As remarkable as Berrellez’ claims may sound to some, there is evidence indicating that law enforcement authorities have known for years where to find Guzmán, who has led the Sinaloa organization since at least 2001, when he “escaped” from prison for the first time — supposedly hidden in a laundry truck.

In fact, the archbishop in the state of Durango stated publicly in 2009 that it was an open secret that Guzmán lived in the mountains near the town of Guanaceví, which is not all that far from where Mexican authorizes attempted to arrest him this past October in the wake of Penn and del Castillo’s clandestine meeting with the narco-trafficker.

The Antidote

So it seems Guzmán’s most recent capture had very little to do with Penn or del Castillo. The takeaway for Guzmán isn’t that he should fear citizen journalism. Rather, after his next escape — should one be arranged for a third time — Guzmán would be well-advised to remain in his mountain enclave close to his army of security guards and stay clear of taking vacations in coastal Mexican communities — if he can’t book enough rooms for his entire security team.  

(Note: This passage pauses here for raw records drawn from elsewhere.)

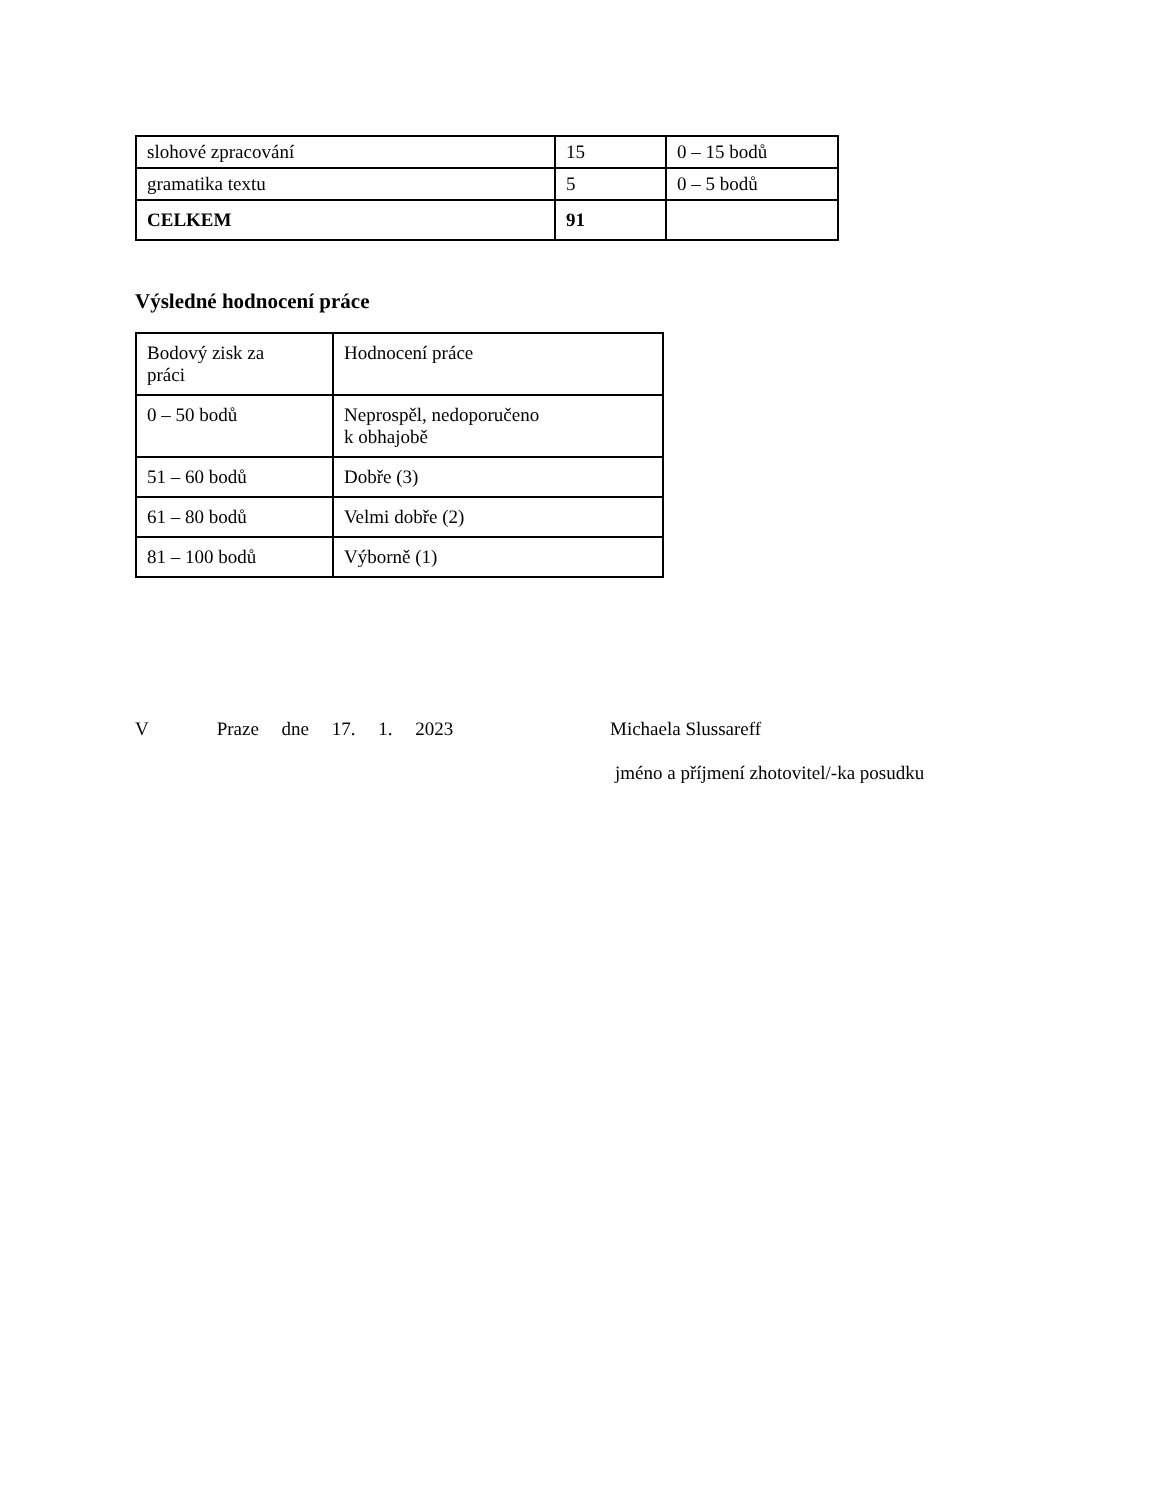| slohové zpracování | 15 | 0 – 15 bodů |
| gramatika textu | 5 | 0 – 5 bodů |
| CELKEM | 91 | |
Výsledné hodnocení práce
| Bodový zisk za práci | Hodnocení práce |
| 0 – 50 bodů | Neprospěl, nedoporučeno k obhajobě |
| 51 – 60 bodů | Dobře (3) |
| 61 – 80 bodů | Velmi dobře (2) |
| 81 – 100 bodů | Výborně (1) |
V Praze dne 17. 1. 2023 Michaela Slussareff
jméno a příjmení zhotovitel/-ka posudku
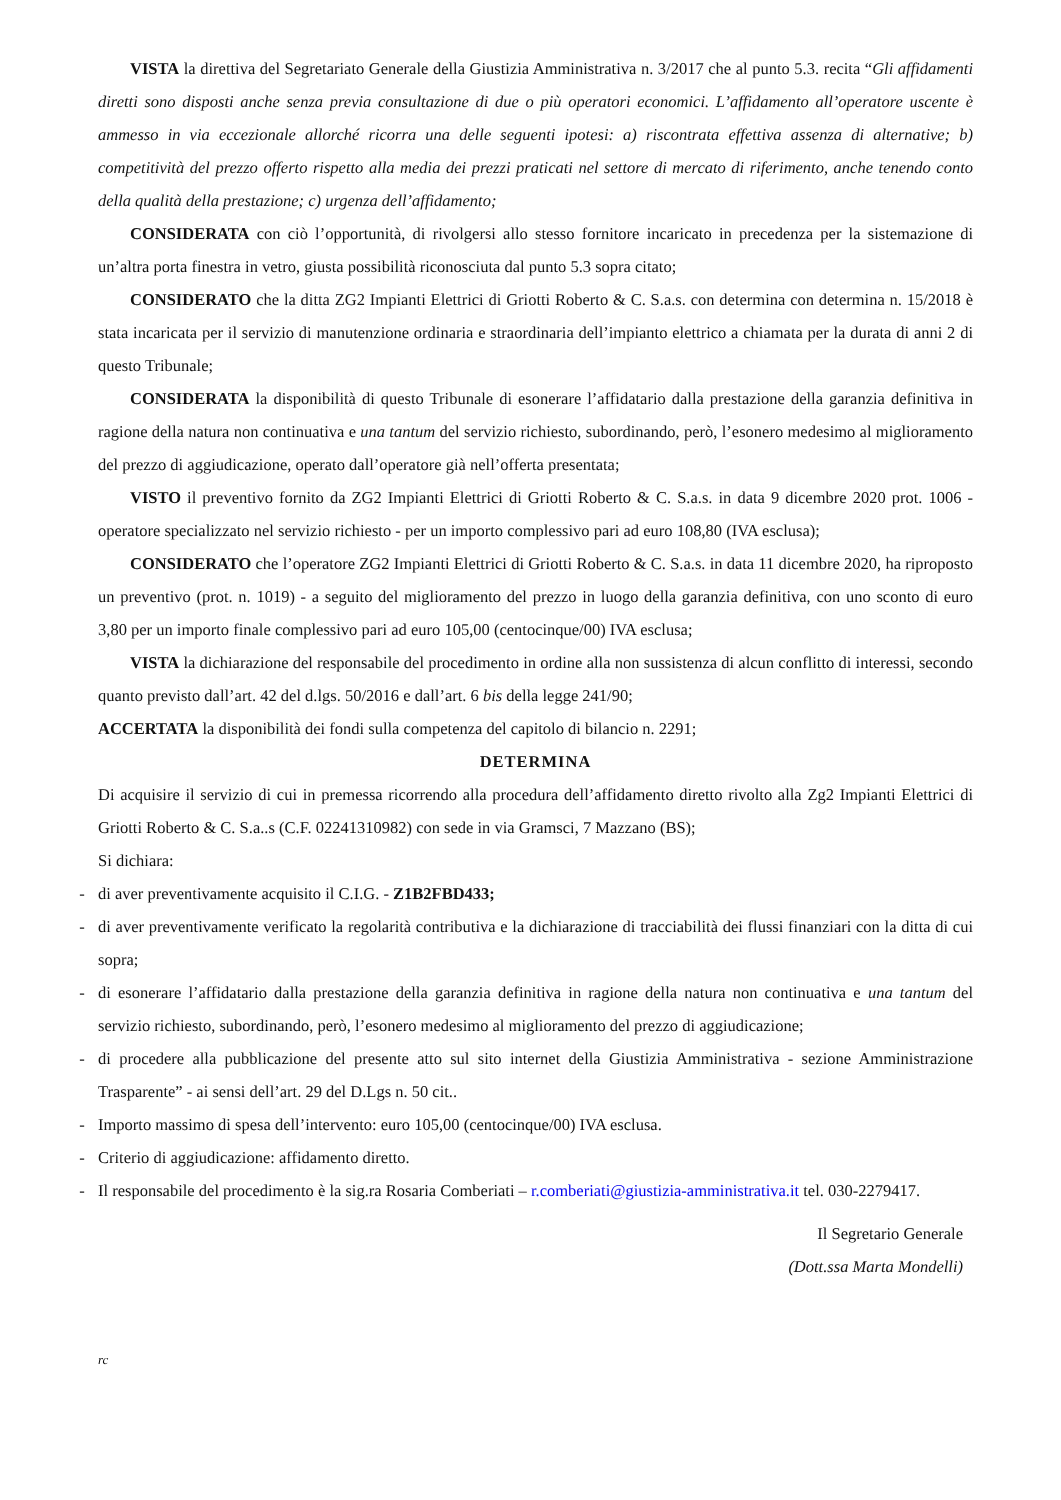VISTA la direttiva del Segretariato Generale della Giustizia Amministrativa n. 3/2017 che al punto 5.3. recita “Gli affidamenti diretti sono disposti anche senza previa consultazione di due o più operatori economici. L’affidamento all’operatore uscente è ammesso in via eccezionale allorché ricorra una delle seguenti ipotesi: a) riscontrata effettiva assenza di alternative; b) competitività del prezzo offerto rispetto alla media dei prezzi praticati nel settore di mercato di riferimento, anche tenendo conto della qualità della prestazione; c) urgenza dell’affidamento;
CONSIDERATA con ciò l’opportunità, di rivolgersi allo stesso fornitore incaricato in precedenza per la sistemazione di un’altra porta finestra in vetro, giusta possibilità riconosciuta dal punto 5.3 sopra citato;
CONSIDERATO che la ditta ZG2 Impianti Elettrici di Griotti Roberto & C. S.a.s. con determina con determina n. 15/2018 è stata incaricata per il servizio di manutenzione ordinaria e straordinaria dell’impianto elettrico a chiamata per la durata di anni 2 di questo Tribunale;
CONSIDERATA la disponibilità di questo Tribunale di esonerare l’affidatario dalla prestazione della garanzia definitiva in ragione della natura non continuativa e una tantum del servizio richiesto, subordinando, però, l’esonero medesimo al miglioramento del prezzo di aggiudicazione, operato dall’operatore già nell’offerta presentata;
VISTO il preventivo fornito da ZG2 Impianti Elettrici di Griotti Roberto & C. S.a.s. in data 9 dicembre 2020 prot. 1006 - operatore specializzato nel servizio richiesto - per un importo complessivo pari ad euro 108,80 (IVA esclusa);
CONSIDERATO che l’operatore ZG2 Impianti Elettrici di Griotti Roberto & C. S.a.s. in data 11 dicembre 2020, ha riproposto un preventivo (prot. n. 1019) - a seguito del miglioramento del prezzo in luogo della garanzia definitiva, con uno sconto di euro 3,80 per un importo finale complessivo pari ad euro 105,00 (centocinque/00) IVA esclusa;
VISTA la dichiarazione del responsabile del procedimento in ordine alla non sussistenza di alcun conflitto di interessi, secondo quanto previsto dall’art. 42 del d.lgs. 50/2016 e dall’art. 6 bis della legge 241/90;
ACCERTATA la disponibilità dei fondi sulla competenza del capitolo di bilancio n. 2291;
DETERMINA
Di acquisire il servizio di cui in premessa ricorrendo alla procedura dell’affidamento diretto rivolto alla Zg2 Impianti Elettrici di Griotti Roberto & C. S.a..s (C.F. 02241310982) con sede in via Gramsci, 7 Mazzano (BS);
Si dichiara:
- di aver preventivamente acquisito il C.I.G. - Z1B2FBD433;
- di aver preventivamente verificato la regolarità contributiva e la dichiarazione di tracciabilità dei flussi finanziari con la ditta di cui sopra;
- di esonerare l’affidatario dalla prestazione della garanzia definitiva in ragione della natura non continuativa e una tantum del servizio richiesto, subordinando, però, l’esonero medesimo al miglioramento del prezzo di aggiudicazione;
- di procedere alla pubblicazione del presente atto sul sito internet della Giustizia Amministrativa - sezione Amministrazione Trasparente” - ai sensi dell’art. 29 del D.Lgs n. 50 cit..
- Importo massimo di spesa dell’intervento: euro 105,00 (centocinque/00) IVA esclusa.
- Criterio di aggiudicazione: affidamento diretto.
- Il responsabile del procedimento è la sig.ra Rosaria Comberiati – r.comberiati@giustizia-amministrativa.it tel. 030-2279417.
Il Segretario Generale
(Dott.ssa Marta Mondelli)
rc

As for Corchado and any other whiny professional journalists who might be green with envy over being scooped on a big story by citizen journalists, the best advice for them is to grow up and to quit using the valor of murdered journalists as their own personal badge of honor.

Penn hoped his story would prompt a deeper conversation about the drug war and the misery it spawns. If he failed in that goal, it’s only because we allow the national agenda to be set by a privileged group of dinosaur media organizations peppered with careerists who often put their own self-interest above reporting the truth of people’s lives — particularly the people who lack access to power.

The best antidote to that kind of censorship is for social movements to do their own journalism. Every citizen in the world today can, and should, report and tell the stories that the agenda-setting media does not or will not cover. That is the bright future of journalism, not it’s downfall.